*** DATA FOR THIS EXERCISE ***

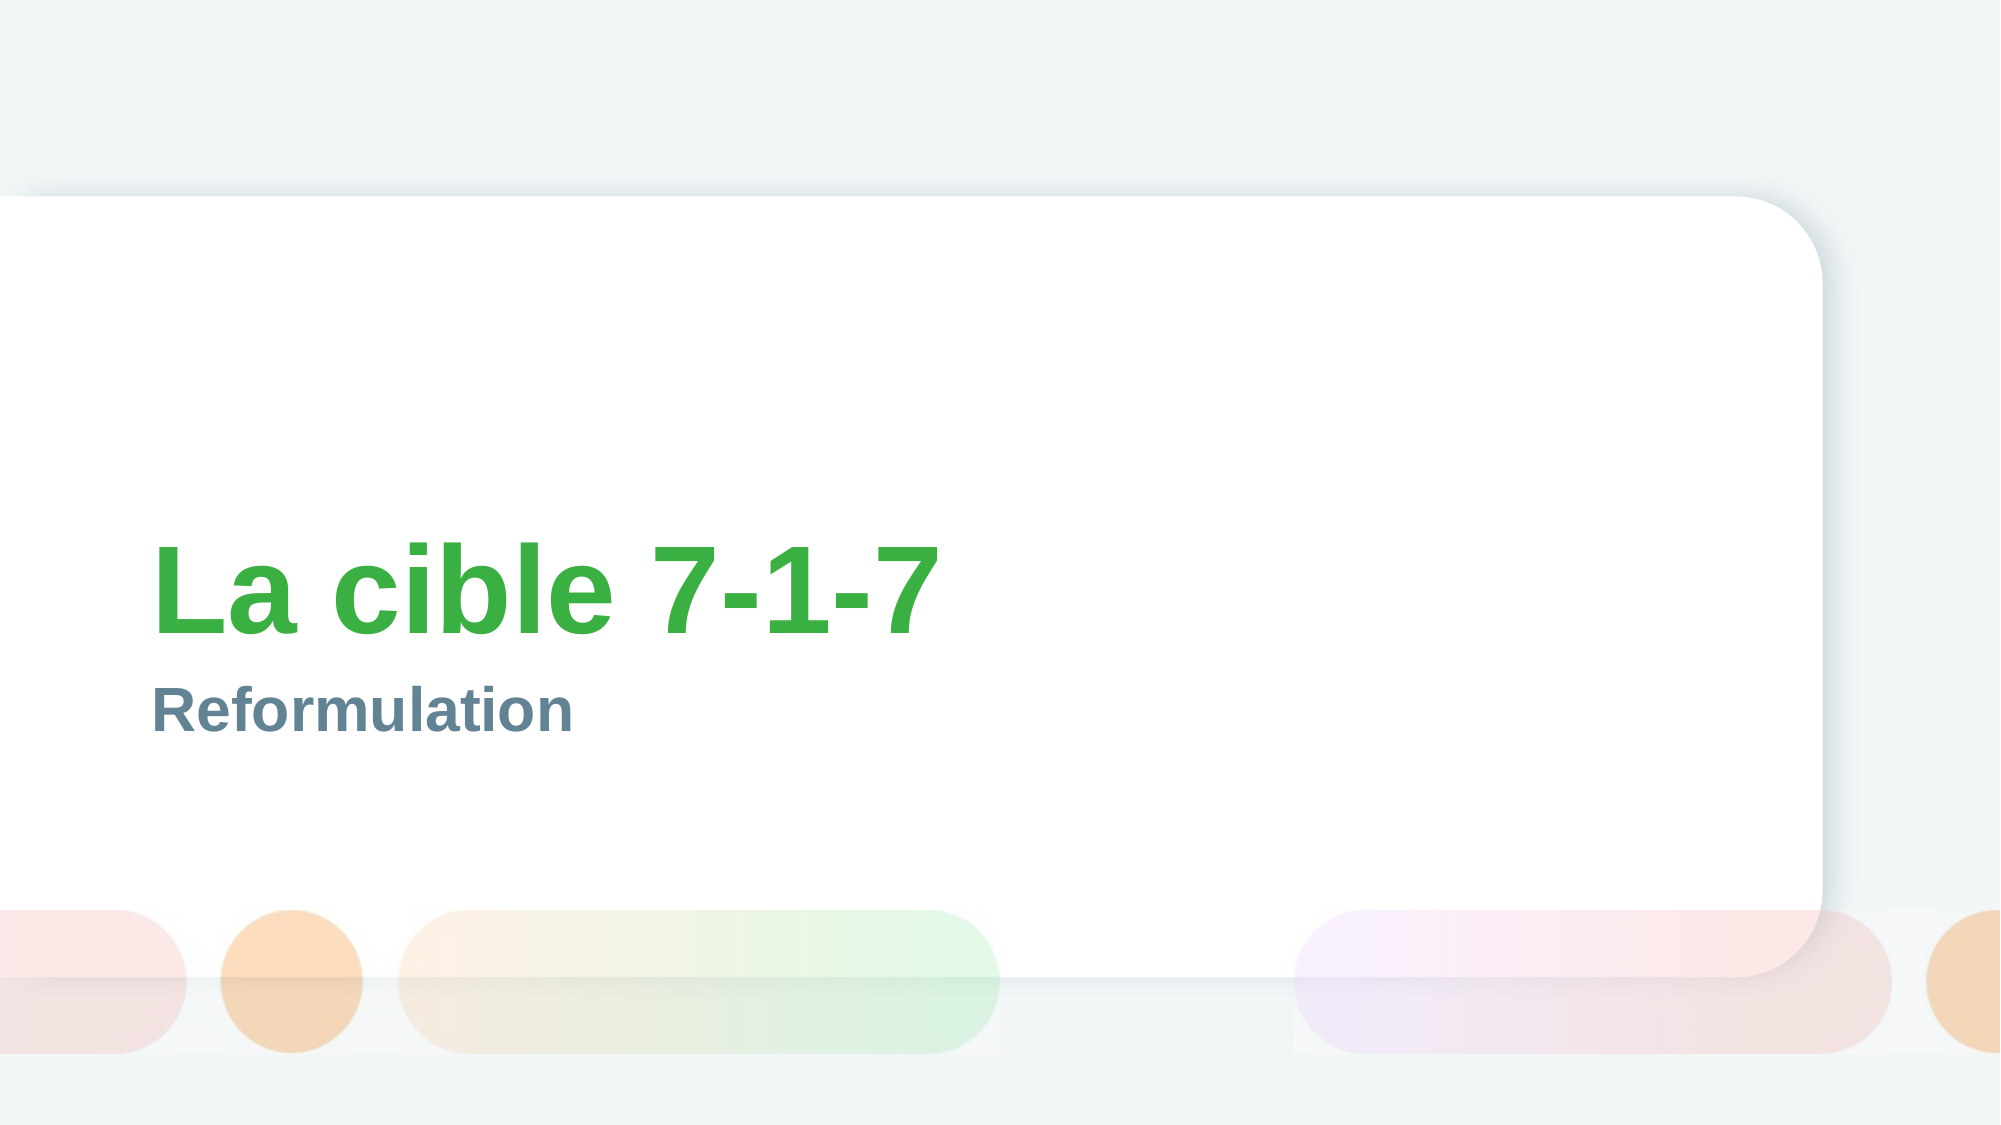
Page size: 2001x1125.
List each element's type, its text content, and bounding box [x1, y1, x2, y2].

list Reformulation [136, 670, 1729, 823]
title La cible 7-1-7 [136, 313, 1729, 666]
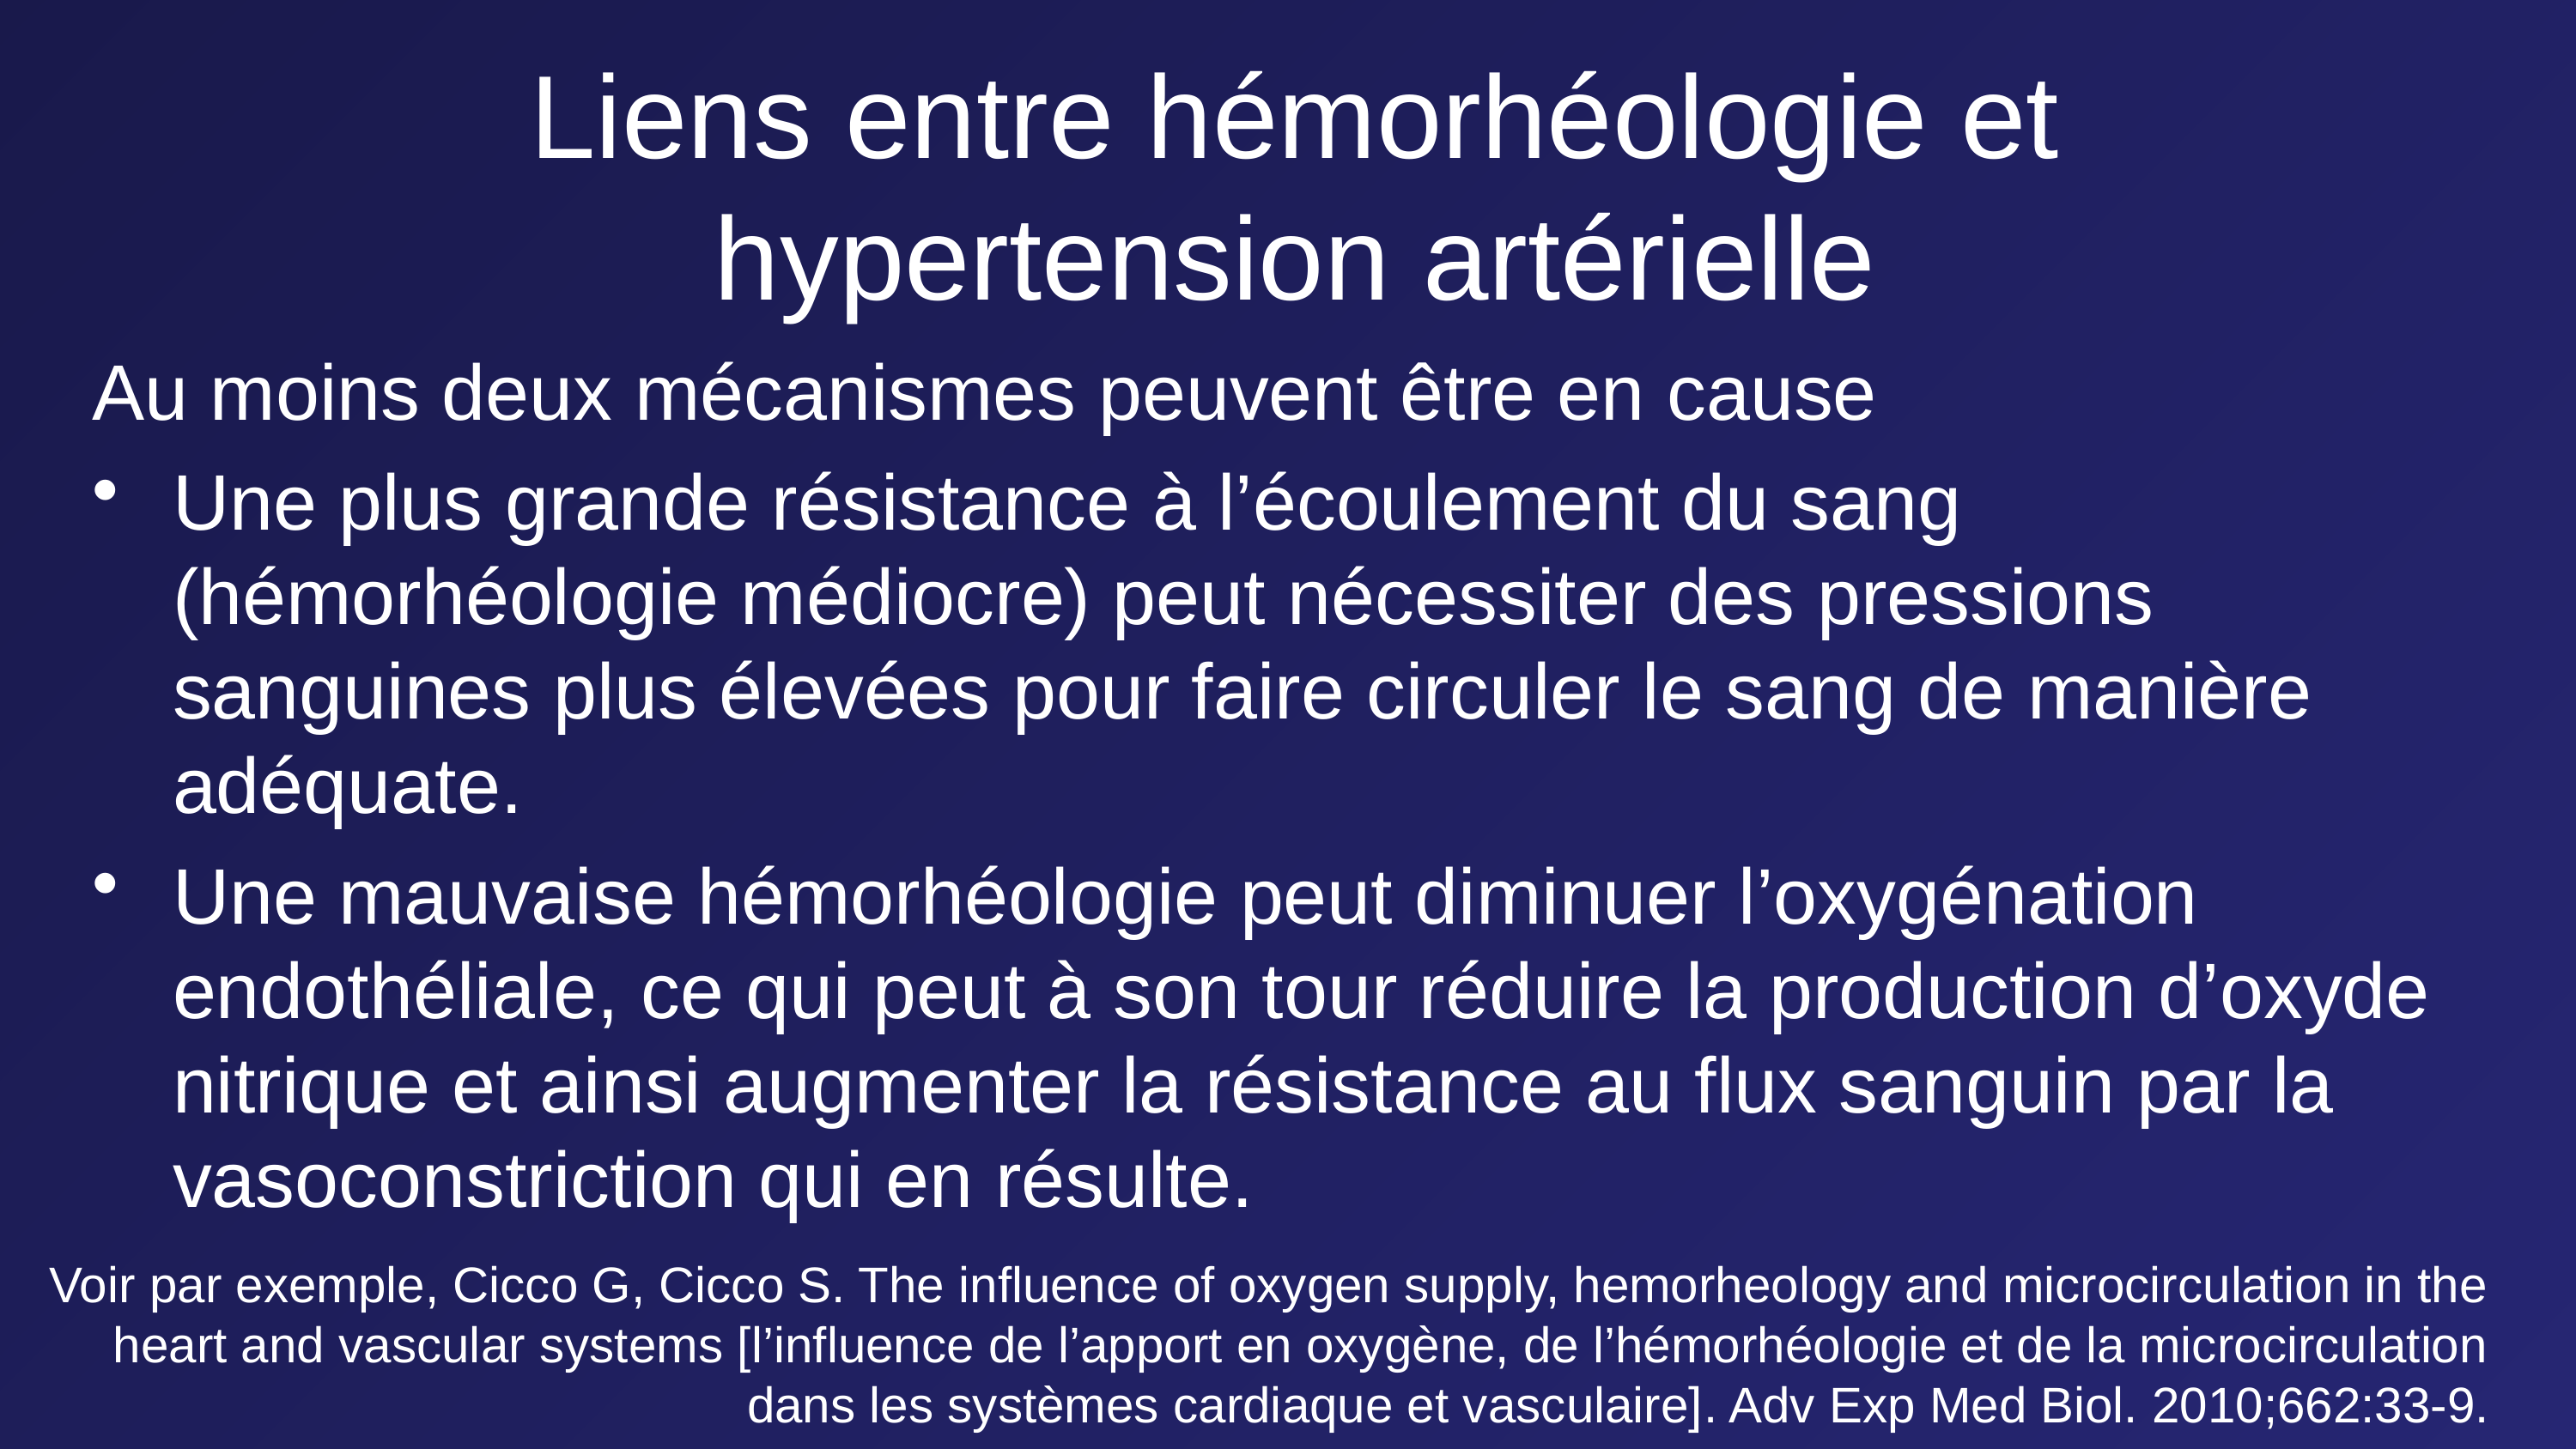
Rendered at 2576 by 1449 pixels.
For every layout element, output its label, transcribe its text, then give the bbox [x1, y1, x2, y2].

title Liens entre hémorhéologie et hypertension artérielle [250, 112, 2340, 252]
list Au moins deux mécanismes peuvent être en cause Une plus grande résistance à l’écoulement du sang (hémorhéologie médiocre) peut nécessiter des pressions sanguines plus élevées pour faire circuler le sang de manière adéquate. Une mauvaise hémorhéologie peut diminuer l’oxygénation endothéliale, ce qui peut à son tour réduire la production d’oxyde nitrique et ainsi augmenter la résistance au flux sanguin par la vasoconstriction qui en résulte. [70, 330, 2520, 1190]
text_box Voir par exemple, Cicco G, Cicco S. The influence of oxygen supply, hemorheology and microcirculation in the heart and vascular systems [l’influence de l’apport en oxygène, de l’hémorhéologie et de la microcirculation dans les systèmes cardiaque et vasculaire]. Adv Exp Med Biol. 2010;662:33-9. [0, 1241, 2512, 1430]
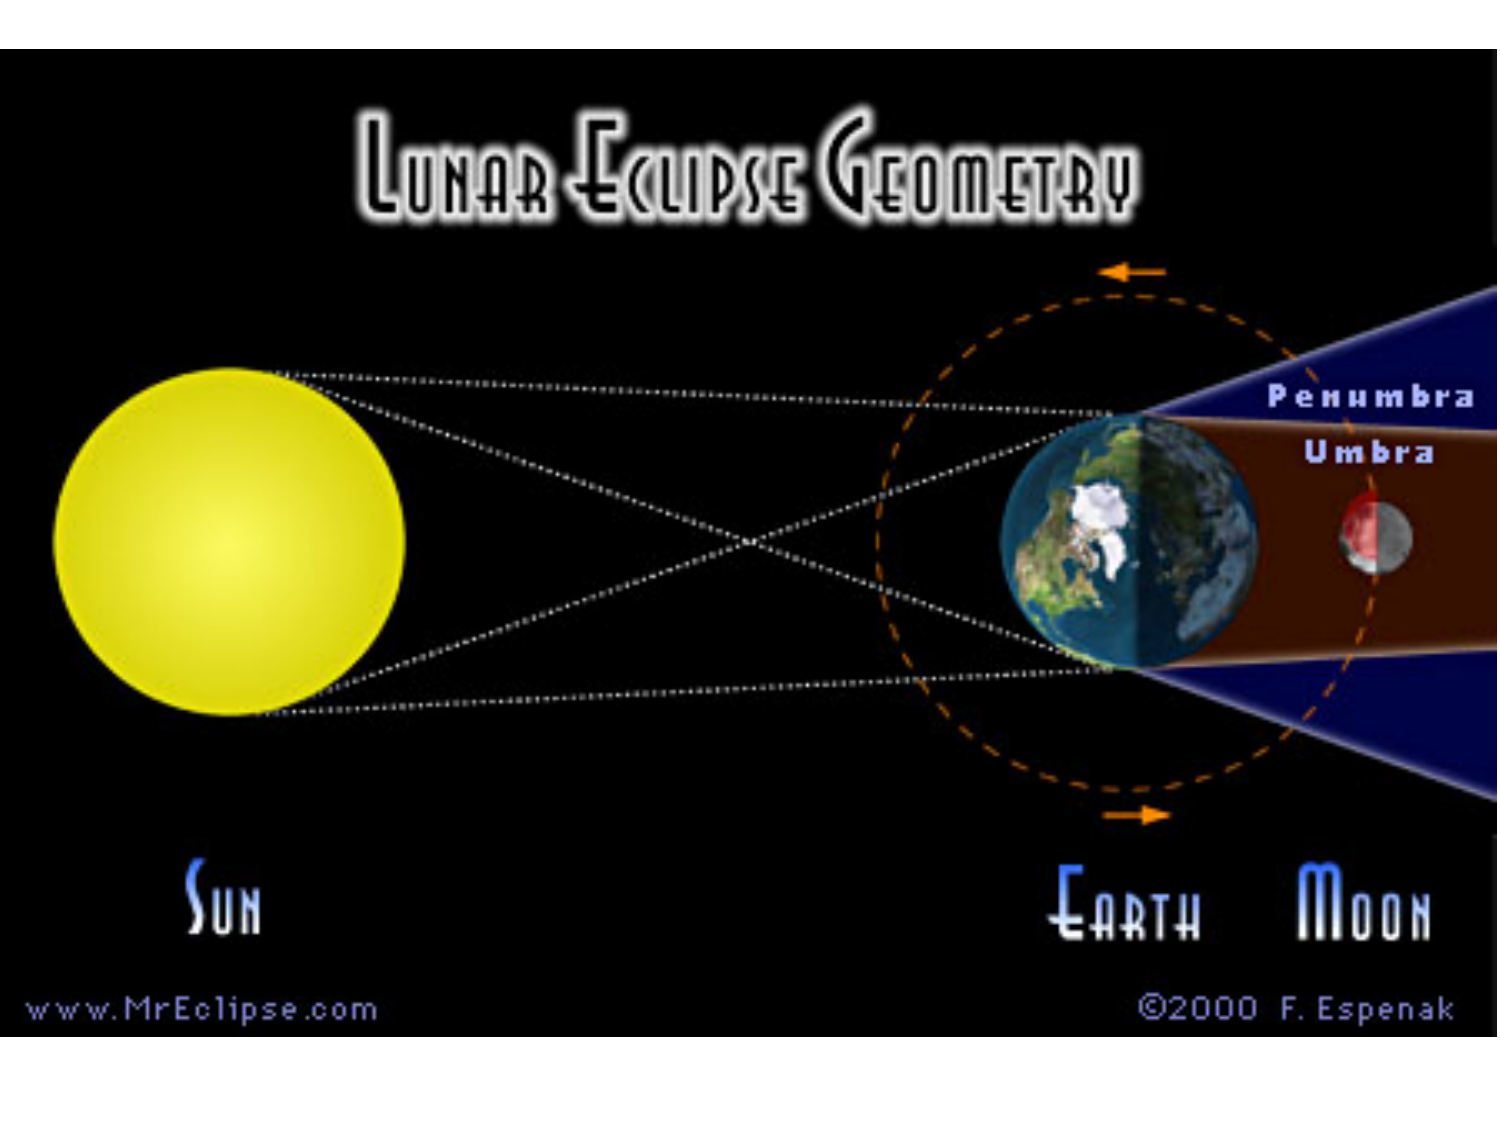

*** End of DATA FOR THIS EXERCISE ***

ACTIVITY:
Set down, exactly as written above, each line from the one with "List each element's" through the one with "Rendered at 2576 by 1449 pixels.", and skip the pictures.

TASK RESULT:
List each element's type, its text content, and bounding box [x1, y1, x2, y2].

list Reformulation [136, 670, 1729, 823]
title La cible 7-1-7 [136, 313, 1729, 666]
Rendered at 2576 by 1449 pixels.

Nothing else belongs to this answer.